Dataset entries:

__________

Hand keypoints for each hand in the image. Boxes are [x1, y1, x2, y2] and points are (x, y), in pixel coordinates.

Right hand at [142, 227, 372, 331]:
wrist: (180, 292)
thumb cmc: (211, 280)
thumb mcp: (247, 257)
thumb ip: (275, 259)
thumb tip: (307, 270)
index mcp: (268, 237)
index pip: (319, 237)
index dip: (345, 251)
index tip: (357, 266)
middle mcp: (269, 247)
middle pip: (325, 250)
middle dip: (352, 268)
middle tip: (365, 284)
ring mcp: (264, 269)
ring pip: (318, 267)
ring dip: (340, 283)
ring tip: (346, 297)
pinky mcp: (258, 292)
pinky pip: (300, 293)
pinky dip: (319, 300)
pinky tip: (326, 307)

__________

§ **Work to complete**: Output an identical copy of every record above.

§ **Result**:
Hand keypoints for each hand in the image. Boxes are [x1, y1, x2, y2] and points are (x, y), in pixel coordinates.

Right hand at [142, 227, 372, 331]:
wrist: (180, 292)
thumb cmc: (211, 280)
thumb mcp: (247, 257)
thumb ip: (275, 259)
thumb tip: (307, 270)
index mcp: (268, 237)
index pip: (319, 237)
index dip: (345, 251)
index tip: (357, 266)
middle mcp: (269, 247)
middle pip: (325, 250)
middle dip: (352, 268)
middle tip: (365, 284)
ring mcp: (264, 269)
ring pip: (318, 267)
ring dip: (340, 283)
ring tip: (346, 297)
pinky mcp: (258, 292)
pinky pip: (300, 293)
pinky dip: (319, 300)
pinky tip: (326, 307)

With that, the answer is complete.